Jacinta Ngobese-Zuma n’agit pas seule. Autour d’elle gravitent d’autres organisations, comme Operation Dudula, connue pour ses contrôles de papiers informels dans les quartiers populaires, ou devant les cliniques et hôpitaux publics, pour en bloquer l’accès aux étrangers.
Plusieurs acteurs politiques ont aussi fait de la question migratoire un thème de campagne. Ensemble, ils forment une nébuleuse aux contours parfois flous, mais capable de mobiliser rapidement des milliers de personnes. Ils ont maintenant promis des manifestations hebdomadaires, tous les jeudi.

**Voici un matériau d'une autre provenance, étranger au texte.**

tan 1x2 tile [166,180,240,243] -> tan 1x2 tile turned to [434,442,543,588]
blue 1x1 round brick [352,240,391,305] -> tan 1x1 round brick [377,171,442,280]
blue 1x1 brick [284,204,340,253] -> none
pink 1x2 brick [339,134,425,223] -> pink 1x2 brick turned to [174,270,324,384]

Instrumentaliser une colère bien réelle
Anthony Kaziboni est chercheur à l’université de Johannesburg. Il travaille depuis longtemps sur les racines de la xénophobie dans le pays et rappelle qu’« il y a eu plusieurs vagues de violences anti-immigrants. En 2008, plus de 60 personnes ont été tuées. Aujourd’hui, il y a beaucoup de mobilisation via les réseaux sociaux. Le message se répand partout dans le pays… Alors que ces groupes se présentent comme des organisations de la société civile, différentes des groupes d’auto-défense, il y a clairement une violence symbolique dans leur énergie ».
Leur force est de canaliser une colère bien réelle. Car la crise économique, les services publics défaillants et le chômage nourrissent un profond sentiment d’abandon au sein de la population sud-africaine. Dans ce contexte, les migrants deviennent des boucs émissaires.